**PASSAGE FOR REVIEW:**
_____

Exploration and Design of the Contemporary Bracket Set Through Topology Optimization

Abstract

Dou Gong, pronounced in Chinese, and known as Bracket Set, is a vital support component in the ancient wooden tectonic systems. It is located between the column and the beam and connects the eave and pillar, making the heavy roof extend out of the eaves longer. The development of the bracket set is entirely a microcosm of the development of ancient Chinese architecture; the aesthetic structure and oriental artistic temperament behind the bracket make it gradually become the cultural and spiritual symbol of traditional Chinese architecture. In the contemporary era, inheriting and developing the bracket set has become an essential issue. This paper introduces the topological optimization method bi-directional evolutionary structural optimization (BESO) for form-finding. Through analyzing the development trend of bracket set and mechanical structure, the authors integrate 2D and 3D optimization methods and apply the hybrid methods to form-finding. This research aims to design a new bracket set corresponding to “structural performance-based aesthetics.“ The workflow proposed in this paper is valuable for architrave and other traditional building components.

1 Introduction

Chinese ancient architecture has a long history and a self-contained system based on a wooden framework. The development of the timber frame has also become the central vein of China’s architectural development. The bracket set plays an essential role in the Chinese wood tectonic system. It symbolizes the feudal hierarchy, and an indispensable cultural character in traditional Chinese architecture. In an era where digital design is booming, how can the conventional bracket set be combined with advanced structural form-finding methods to create a new derivative of the bracket set that incorporates ancient and modern elements? The inheritance and innovation of the bracket set have become a significant concern.

2 Translations and Derivation Practices of the Bracket Set

From a contemporary standpoint, a few architects have attempted to translate the traditional bracket set, employing the new material and techniques to integrate it into modern architectural systems. These can be broadly divided into three categories according to the structural role, form, and cultural symbolism.

Fig. 1.

a Tree-like column; b Archaize bracket set; c Bracket set on 2010 China Pavilion

2.1 The Dendritic Tree-Like Column with Structural Bionics Design

The application of dendritic columns in the spatial structure solves the problem that a single vertical column with an equal cross-section is challenging to set off the far-reaching eave, in accord with the function of the tiered projections of the arch. The dendritic column is upright and looks like a tree trunk. It has various branches at the top of the column, geometrically dispersed to form multiple points of support and radiating away from the centre of the column (Fig. 1a). Although the dendritic column satisfies the integration of “force” and “form”, achieved straightforward transferred force and material efficiency, it differs from the bracket set in appearance.

_____

**LISTED RECORDS:**

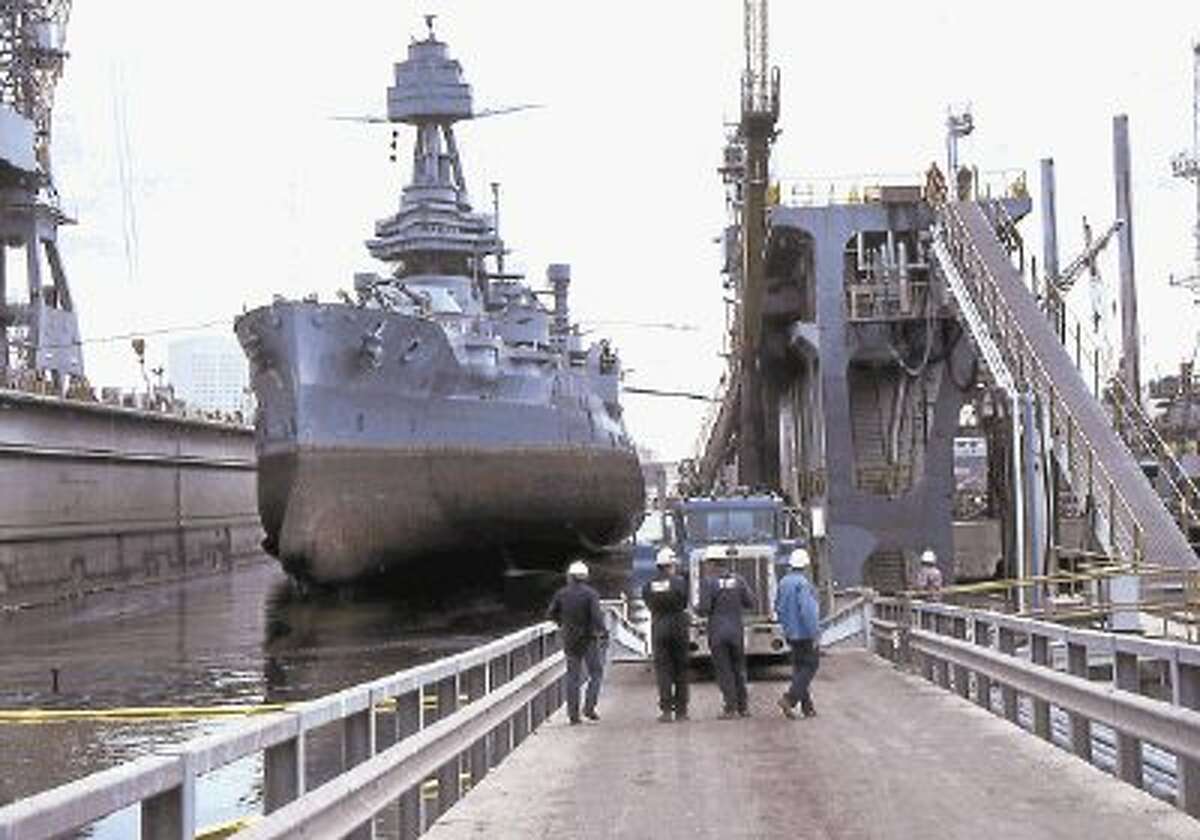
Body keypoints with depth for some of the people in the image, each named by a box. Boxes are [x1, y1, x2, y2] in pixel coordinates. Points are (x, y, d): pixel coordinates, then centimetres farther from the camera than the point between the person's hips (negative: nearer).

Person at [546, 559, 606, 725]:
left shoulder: (561, 594, -1)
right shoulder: (590, 594, -11)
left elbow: (550, 613, 3)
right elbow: (597, 615, -20)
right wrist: (601, 631, -5)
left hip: (570, 640, 3)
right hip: (588, 639, -3)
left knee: (573, 676, 9)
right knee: (596, 673, 9)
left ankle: (573, 712, 7)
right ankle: (589, 707, -4)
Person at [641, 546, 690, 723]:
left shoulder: (648, 586, 1)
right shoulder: (679, 582, -7)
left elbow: (649, 604, 6)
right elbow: (684, 603, 0)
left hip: (658, 628, 2)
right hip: (678, 627, -2)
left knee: (662, 670, 3)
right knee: (680, 669, 8)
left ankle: (666, 710, -5)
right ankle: (680, 710, 10)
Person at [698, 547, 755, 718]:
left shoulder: (708, 581, -9)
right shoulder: (738, 579, 3)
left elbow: (704, 609, -14)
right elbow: (750, 603, 3)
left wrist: (702, 611, 8)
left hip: (717, 632, -3)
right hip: (737, 631, 4)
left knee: (724, 671, 2)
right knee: (739, 669, 14)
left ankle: (730, 708, -1)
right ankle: (743, 706, 15)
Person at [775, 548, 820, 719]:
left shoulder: (783, 583, 7)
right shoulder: (802, 583, -19)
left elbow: (778, 607, 15)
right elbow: (808, 611, -23)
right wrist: (814, 634, -19)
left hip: (790, 633, 8)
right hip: (804, 633, -8)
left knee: (799, 667, 13)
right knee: (811, 665, 0)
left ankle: (807, 706, 15)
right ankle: (789, 698, -12)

_____

**PROMPT 1:**
Which three subjects does the caption of Fig. 1 in the bracket set article name?
**PROMPT 2:**
Where does the bracket set article say the bracket set is located?
**PROMPT 3:**
Pick up the bracket set article after its final sentence and keep writing it.

**TASK RESPONSE 1:**
a Tree-like column; b Archaize bracket set; c Bracket set on 2010 China Pavilion

**TASK RESPONSE 2:**
Between the column and the beam, where it connects the eave and pillar.

**TASK RESPONSE 3:**
2.2 Archaize Bracket Set Using Contemporary Tectonic Methods

Archaize bracket set is constructed from high-strength materials such as cement and aluminium alloy, imitating or copying the bracket set from various historical periods (Fig. 1b). The same are the beams, columns, arches and pillars in archaize buildings. Still, they are not optimized for the mechanical properties of the individual materials. As a result, the overall stiffness and the structural frequency of archaize buildings are excessive, which will lead to enormous material waste and the loss of characteristics of the traditional bracket set as simple, efficient, and exquisite.

2.3 Abstract Bracket Set Cultural Symbols

This type of building has a superficial structure that exhibits layer-by-layer stacking, achieving a cultural homage to the bracket set (Fig. 1c). In the case of the China Pavilion at the 2010 World Expo, the traditional bracket set is simplified through dislocation, orthogonality, and classification in three-dimensional construction. While the mechanical characteristics of force transfer from one layer to another are retained. However, this type of abstract translation detracts from the essential structural role of the arch and the corresponding scale of its components. It serves only as an abstract derivative and a metaphor for the bracket set culture.

3 Introduction and Analysis of Bracket Set

3.1 The Evolution of the Bracket Set

The evolution of the bracket set is a nearly comprehensive presentation of the development of architectural skills and the aesthetic trends of building components in each period of Chinese history. The bracket set is not only a single structural component, but also has multiple-layered significance in cultural inheritance, decoration and beautification, class identity, measurement, etc.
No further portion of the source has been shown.